Wal-Mart, the US mall chain, is likely to feel the heat next. A sex discrimination suit filed by six women employees in California has received class action status. News reports said that Wal-Mart may face a billion-dollar payout — in back pay alone — between 1998 and the present date. The women who filed the suit say that Wal-Mart discriminates heavily between male and female employees. Women get from 5 to 15 per cent less than their male counterparts, and a mere 10 per cent of women make it as store manager.

Wal-Mart and Morgan Stanley might derive a shred of bleak comfort from the knowledge that they are not alone in their practices. Women who work for the US government under the Bush administration are paid 78 per cent of the salaries earned by male employees, said columnist Susan Estrich. And America’s only leading the way. This January, British finance unions Amicus and Unifi announced that the pay gap between men and women working in financial services was as high as 43 per cent.

The only reason that pay discrimination hasn’t become a huge issue in India is because women are still struggling for more basic rights — including in many cases, the right to step out of the home and work in the first place. In some companies, the disparity is actually justified on the grounds that women will get married, need more time for household work, have children, ad infinitum, ad nauseum. It’s interesting that this argument is made by men who refuse to recognise that the time they spend away from running their homes or bringing up their children is time some woman or the other — wives, mothers, domestic help — have to spend in order to do that particular job.

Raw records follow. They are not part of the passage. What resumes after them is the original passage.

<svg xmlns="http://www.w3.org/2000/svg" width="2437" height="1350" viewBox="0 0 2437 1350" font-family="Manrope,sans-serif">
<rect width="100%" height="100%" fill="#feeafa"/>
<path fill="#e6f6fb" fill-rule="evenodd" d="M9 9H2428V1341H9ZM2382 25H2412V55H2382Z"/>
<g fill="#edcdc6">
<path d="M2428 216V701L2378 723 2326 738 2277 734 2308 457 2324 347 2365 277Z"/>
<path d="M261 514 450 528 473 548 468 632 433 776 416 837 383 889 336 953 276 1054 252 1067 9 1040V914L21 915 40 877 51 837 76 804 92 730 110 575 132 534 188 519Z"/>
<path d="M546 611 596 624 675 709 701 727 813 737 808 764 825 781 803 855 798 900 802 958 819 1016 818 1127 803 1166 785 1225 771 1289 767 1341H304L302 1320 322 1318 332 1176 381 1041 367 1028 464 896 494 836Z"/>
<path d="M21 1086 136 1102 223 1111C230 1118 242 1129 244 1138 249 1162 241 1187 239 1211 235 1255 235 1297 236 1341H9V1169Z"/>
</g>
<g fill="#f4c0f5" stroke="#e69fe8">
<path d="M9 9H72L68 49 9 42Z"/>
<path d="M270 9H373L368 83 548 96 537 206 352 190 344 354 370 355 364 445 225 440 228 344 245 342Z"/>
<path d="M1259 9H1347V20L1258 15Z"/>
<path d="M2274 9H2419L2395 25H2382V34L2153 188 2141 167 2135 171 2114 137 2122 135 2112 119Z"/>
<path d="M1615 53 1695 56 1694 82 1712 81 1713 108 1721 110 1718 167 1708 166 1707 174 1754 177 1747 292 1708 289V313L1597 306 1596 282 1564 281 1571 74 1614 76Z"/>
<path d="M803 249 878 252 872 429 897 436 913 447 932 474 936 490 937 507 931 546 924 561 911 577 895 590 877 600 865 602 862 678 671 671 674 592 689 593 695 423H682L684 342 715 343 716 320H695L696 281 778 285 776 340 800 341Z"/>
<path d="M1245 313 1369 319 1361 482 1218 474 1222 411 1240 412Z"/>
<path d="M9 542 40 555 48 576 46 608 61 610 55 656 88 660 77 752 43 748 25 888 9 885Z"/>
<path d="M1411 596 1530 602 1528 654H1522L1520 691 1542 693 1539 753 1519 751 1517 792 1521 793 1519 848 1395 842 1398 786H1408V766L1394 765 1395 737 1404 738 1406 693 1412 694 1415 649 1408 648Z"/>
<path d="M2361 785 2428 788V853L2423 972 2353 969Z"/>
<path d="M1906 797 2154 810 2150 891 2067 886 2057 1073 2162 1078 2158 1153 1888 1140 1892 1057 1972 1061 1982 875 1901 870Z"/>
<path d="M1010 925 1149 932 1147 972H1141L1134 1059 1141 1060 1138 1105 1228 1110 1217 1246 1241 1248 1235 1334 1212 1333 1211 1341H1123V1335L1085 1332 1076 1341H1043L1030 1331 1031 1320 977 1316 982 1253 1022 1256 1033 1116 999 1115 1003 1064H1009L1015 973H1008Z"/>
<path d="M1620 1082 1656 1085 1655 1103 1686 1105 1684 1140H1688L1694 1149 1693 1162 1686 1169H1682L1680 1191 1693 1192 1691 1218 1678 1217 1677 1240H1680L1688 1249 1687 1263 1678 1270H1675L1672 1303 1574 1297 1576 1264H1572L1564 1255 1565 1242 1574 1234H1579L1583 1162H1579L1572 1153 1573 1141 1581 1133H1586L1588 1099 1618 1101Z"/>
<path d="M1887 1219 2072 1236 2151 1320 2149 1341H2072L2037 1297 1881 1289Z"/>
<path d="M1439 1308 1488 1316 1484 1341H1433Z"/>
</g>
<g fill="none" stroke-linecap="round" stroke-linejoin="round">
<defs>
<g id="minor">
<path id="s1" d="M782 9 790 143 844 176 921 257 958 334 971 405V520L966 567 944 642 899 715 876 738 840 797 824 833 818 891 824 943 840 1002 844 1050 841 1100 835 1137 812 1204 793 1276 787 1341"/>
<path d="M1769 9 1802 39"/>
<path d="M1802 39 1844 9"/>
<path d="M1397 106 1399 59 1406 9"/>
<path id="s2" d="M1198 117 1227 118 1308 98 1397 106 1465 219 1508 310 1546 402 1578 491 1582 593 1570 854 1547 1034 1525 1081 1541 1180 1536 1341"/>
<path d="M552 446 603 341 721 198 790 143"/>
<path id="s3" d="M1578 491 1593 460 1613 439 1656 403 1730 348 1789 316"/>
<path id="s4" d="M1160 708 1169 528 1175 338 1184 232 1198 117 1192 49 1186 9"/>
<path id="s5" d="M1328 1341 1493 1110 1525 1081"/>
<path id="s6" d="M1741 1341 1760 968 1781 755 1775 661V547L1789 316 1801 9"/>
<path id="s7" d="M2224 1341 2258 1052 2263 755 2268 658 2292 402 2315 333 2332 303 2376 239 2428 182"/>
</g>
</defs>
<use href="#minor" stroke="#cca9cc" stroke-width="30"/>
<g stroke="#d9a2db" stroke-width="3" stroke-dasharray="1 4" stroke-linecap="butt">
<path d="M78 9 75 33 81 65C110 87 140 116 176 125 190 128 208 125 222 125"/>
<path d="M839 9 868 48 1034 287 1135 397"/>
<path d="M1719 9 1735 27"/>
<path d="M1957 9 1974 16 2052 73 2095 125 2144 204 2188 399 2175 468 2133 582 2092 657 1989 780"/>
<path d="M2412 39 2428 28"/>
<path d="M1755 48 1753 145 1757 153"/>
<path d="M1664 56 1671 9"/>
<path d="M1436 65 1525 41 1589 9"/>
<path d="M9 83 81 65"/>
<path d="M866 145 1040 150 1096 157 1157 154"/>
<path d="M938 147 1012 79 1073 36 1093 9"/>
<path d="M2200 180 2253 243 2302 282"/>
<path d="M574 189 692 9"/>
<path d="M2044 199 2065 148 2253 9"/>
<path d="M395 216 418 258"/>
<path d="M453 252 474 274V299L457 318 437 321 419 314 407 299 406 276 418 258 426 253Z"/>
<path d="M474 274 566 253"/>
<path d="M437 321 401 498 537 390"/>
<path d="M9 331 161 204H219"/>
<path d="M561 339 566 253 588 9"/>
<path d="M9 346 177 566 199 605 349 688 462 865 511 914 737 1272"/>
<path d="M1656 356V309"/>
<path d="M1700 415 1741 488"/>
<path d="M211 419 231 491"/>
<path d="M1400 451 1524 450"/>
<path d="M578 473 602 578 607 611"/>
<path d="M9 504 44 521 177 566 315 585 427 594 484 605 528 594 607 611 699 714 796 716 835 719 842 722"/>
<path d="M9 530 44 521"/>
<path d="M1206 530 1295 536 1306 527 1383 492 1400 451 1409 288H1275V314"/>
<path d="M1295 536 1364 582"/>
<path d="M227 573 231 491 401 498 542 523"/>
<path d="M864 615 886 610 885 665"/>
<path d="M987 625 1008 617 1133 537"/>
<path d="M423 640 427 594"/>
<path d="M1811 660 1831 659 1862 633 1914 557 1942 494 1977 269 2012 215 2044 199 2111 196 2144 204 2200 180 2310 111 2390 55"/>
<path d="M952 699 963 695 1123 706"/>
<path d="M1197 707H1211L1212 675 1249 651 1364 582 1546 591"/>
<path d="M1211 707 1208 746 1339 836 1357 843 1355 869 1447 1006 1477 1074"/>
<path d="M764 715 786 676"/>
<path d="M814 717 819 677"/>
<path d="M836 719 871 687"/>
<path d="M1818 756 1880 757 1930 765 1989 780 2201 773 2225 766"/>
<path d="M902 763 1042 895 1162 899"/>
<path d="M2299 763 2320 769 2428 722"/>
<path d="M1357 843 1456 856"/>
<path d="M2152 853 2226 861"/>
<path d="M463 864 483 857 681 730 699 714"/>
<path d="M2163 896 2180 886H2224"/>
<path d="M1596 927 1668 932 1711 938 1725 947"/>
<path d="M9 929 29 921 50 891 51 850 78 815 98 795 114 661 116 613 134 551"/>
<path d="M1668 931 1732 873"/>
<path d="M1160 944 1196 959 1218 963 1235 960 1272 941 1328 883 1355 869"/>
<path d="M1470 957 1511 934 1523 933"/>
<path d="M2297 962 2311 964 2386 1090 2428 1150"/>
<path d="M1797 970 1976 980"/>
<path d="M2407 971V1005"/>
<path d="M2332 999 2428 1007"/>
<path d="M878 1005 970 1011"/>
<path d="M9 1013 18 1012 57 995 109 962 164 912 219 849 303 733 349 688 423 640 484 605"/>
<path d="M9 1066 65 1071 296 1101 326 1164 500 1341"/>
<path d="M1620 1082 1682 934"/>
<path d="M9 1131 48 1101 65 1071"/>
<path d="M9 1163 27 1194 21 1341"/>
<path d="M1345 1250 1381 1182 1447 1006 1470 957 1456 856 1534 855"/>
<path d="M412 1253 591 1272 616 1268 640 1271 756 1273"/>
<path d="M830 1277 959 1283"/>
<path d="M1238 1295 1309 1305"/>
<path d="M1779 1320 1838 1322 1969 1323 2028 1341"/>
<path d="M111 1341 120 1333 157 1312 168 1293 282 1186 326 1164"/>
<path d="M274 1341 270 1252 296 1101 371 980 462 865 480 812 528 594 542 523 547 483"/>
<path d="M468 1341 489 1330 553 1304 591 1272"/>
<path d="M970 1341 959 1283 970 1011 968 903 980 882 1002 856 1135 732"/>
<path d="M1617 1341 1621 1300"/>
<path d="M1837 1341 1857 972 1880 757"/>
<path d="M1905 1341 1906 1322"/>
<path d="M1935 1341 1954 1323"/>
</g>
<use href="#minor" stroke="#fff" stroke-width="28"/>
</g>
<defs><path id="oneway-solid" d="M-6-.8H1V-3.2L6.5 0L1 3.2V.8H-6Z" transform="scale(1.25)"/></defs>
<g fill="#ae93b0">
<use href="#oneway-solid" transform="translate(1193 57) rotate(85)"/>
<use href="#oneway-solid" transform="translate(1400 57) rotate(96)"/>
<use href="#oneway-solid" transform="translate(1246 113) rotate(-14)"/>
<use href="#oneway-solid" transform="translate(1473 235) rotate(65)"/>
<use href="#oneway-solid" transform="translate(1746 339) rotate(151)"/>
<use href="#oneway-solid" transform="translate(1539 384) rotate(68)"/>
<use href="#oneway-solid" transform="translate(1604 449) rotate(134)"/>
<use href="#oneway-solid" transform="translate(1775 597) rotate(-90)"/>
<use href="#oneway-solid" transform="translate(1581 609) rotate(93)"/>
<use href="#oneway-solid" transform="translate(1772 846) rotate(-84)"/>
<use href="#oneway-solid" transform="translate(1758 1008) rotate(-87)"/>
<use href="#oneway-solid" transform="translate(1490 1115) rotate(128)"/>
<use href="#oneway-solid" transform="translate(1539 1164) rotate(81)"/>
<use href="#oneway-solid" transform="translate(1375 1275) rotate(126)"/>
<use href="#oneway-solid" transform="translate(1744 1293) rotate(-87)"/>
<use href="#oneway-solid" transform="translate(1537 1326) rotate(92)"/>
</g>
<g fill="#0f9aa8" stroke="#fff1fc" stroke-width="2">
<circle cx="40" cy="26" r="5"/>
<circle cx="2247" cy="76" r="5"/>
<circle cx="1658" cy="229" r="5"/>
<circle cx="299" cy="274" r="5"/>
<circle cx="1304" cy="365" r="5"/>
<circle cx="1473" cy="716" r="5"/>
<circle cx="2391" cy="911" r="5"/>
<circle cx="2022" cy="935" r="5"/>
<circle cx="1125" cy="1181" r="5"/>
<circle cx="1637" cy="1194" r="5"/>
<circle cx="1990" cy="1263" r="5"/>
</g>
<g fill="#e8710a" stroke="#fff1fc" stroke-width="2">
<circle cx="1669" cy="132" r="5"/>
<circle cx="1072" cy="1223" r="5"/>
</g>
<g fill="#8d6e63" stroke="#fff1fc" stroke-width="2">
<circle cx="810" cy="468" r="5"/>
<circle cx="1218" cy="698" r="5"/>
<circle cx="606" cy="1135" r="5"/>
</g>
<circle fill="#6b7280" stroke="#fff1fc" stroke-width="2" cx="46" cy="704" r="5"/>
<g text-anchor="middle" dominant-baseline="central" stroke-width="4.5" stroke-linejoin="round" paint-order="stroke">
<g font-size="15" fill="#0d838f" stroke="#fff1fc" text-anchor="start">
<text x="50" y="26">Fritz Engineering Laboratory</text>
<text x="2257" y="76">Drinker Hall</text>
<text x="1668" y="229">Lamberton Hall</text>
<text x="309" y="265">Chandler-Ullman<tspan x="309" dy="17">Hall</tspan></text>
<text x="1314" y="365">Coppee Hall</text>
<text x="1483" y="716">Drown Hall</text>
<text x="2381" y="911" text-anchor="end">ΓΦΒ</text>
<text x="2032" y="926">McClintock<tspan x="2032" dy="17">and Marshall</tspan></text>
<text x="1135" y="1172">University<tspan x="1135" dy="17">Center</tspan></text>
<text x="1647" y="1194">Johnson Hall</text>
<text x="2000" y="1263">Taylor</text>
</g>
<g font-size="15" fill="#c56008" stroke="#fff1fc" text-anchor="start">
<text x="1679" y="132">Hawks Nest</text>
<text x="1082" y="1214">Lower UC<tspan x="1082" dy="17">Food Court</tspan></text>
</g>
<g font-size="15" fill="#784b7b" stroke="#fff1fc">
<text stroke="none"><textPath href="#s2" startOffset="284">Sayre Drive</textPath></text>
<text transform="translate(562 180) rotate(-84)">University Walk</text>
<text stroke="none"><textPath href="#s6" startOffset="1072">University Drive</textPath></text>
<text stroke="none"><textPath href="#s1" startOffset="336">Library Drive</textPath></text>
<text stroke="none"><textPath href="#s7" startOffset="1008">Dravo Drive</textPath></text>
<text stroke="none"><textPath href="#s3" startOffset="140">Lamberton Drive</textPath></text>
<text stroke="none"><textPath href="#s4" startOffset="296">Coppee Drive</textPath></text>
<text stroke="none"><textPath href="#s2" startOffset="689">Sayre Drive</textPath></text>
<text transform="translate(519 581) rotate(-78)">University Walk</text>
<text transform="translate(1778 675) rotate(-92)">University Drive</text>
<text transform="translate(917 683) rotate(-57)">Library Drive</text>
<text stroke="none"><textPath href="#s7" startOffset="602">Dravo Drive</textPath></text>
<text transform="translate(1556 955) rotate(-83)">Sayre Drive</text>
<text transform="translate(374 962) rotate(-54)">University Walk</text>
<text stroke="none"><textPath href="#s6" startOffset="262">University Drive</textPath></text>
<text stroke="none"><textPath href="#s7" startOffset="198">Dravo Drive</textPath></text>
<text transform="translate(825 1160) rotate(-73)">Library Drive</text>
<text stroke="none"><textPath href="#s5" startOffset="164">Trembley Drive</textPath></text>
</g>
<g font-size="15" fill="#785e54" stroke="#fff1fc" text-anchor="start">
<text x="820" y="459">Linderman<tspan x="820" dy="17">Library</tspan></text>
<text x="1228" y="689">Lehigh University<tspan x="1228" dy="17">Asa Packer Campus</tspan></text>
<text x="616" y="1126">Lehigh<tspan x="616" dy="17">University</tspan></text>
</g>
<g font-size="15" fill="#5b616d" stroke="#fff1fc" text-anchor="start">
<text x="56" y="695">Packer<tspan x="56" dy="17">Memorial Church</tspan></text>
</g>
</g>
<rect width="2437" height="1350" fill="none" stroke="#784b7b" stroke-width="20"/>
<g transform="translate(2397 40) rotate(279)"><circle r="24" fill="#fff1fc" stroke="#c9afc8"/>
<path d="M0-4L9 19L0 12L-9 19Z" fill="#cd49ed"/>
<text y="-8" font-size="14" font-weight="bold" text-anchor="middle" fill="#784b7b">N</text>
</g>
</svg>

One way in which to force change would be to remove the veil of secrecy that surrounds the question of pay. If women knew that the man in the next cubicle was out-earning them for doing the same job, they might get more active about the issue. The other way, of course, is for companies to recognise that you need to pay men and women the same, to maintain a workplace where women aren’t second-class citizens, and to restore some dignity to labour. But that’s asking for the moon. Unless you’re backed by a decent jury and an active legal system.